The recently released Federal Prison Handbook: The Definitive Guide to Surviving the Federal Bureau of Prisons by Christopher Zoukis (www.prisonerresource.com) provides the newly incarcerated with remarkably practical tips, such as how to choose the correct (and safest) seat in the dining hall and how to greet your new cellmates properly your first day on the cellblock.
Although the handbook may seem like niche publishing at its finest, Zoukis says he sees a definite need created by a growing state and federal prison population that jumped more than 700 percent over the last four decades.
“If you don’t know someone ensnared by the American criminal justice system, someone you know surely does,” he says. “Believe it or not, someone connected to you or to a close friend probably needs this book.”
The information also could be useful to families and friends of inmates, attorneys, prison consultants, academics, sociologists and others, he says.
Zoukis, a prison-reform advocate and federal prison expert, knows the system from the inside. He’s serving time at the Federal Correctional Institution Petersburg Medium in Virginia, home to 1,555 inmates, and is scheduled for release in 2018.

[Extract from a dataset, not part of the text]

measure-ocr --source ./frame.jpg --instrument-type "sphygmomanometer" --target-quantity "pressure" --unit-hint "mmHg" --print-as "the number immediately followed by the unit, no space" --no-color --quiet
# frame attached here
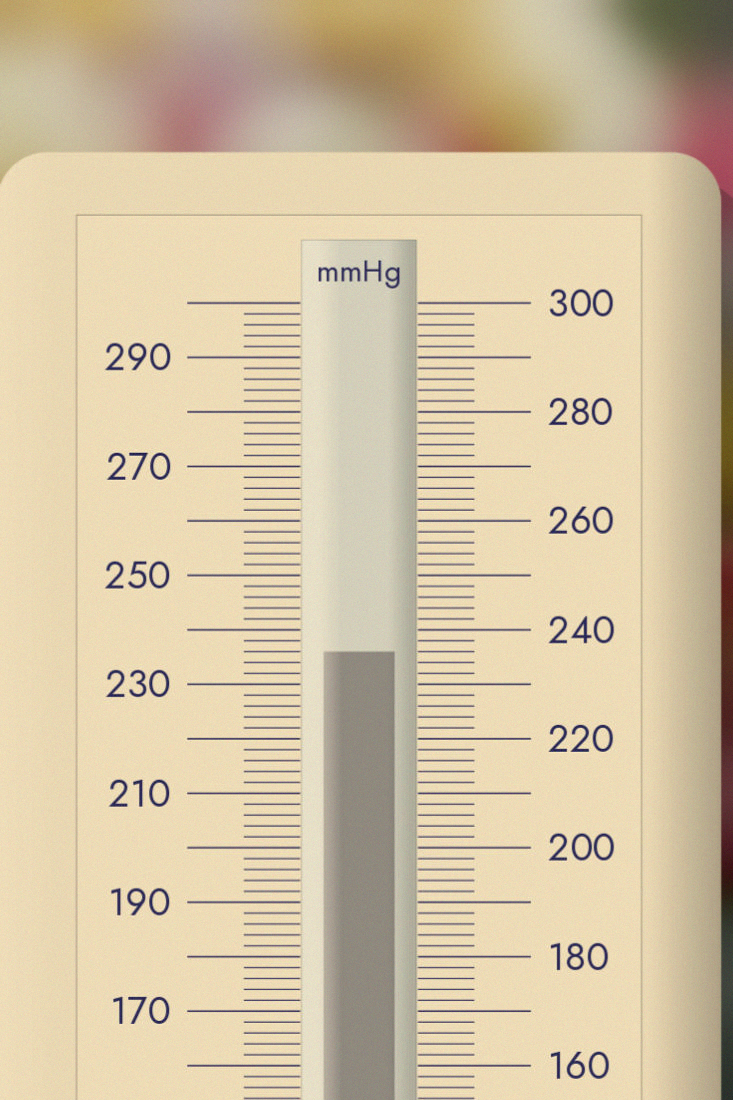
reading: 236mmHg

Federal prisons themselves provide inmates with shorter, less detailed handbooks. Those share basic information, but fail to include useful survival pointers such as “never actually accuse someone of being an informant” and “even the most hardened, tattooed convict appreciates being treated civilly.”

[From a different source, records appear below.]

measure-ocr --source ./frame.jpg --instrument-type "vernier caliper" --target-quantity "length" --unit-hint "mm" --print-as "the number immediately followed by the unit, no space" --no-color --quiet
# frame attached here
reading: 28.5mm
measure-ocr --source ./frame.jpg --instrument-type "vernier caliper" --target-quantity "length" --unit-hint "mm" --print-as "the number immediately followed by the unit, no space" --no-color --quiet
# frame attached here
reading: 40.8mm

Some of the other valuable instruction that newly incarcerated readers can discover within the Federal Prison Handbook’s 490 pages includes:
· The best ways to sidestep fights and the options that provide the greatest protection if a fight can’t be avoided. (Hint: Ignore the guards’ orders to stop and lie on the ground until it’s clear everyone else is secured. Better to endure a guard’s wrath than the physical pummeling from another inmate.)
· How to avoid scams, schemes, thefts and other problems while living in a population with more than a few untrustworthy individuals.
· How to find what you need in the prison’s underground economy, and how the preferred legal tender is postage stamps and, oddly enough, packages of mackerel.
Zoukis hasn’t been idle during his time behind the prison walls. He has written two other books, College for Convicts and Prison Education Guide, and also is a contributing writer to The Huffington Post, New York Daily News and Prison Legal News.
“I like to think of myself as both a student and a scholar of prison life,” he says. “I’m able to guide people through life in prison because it’s not just something I’ve heard about or read about. I’ve experienced it.”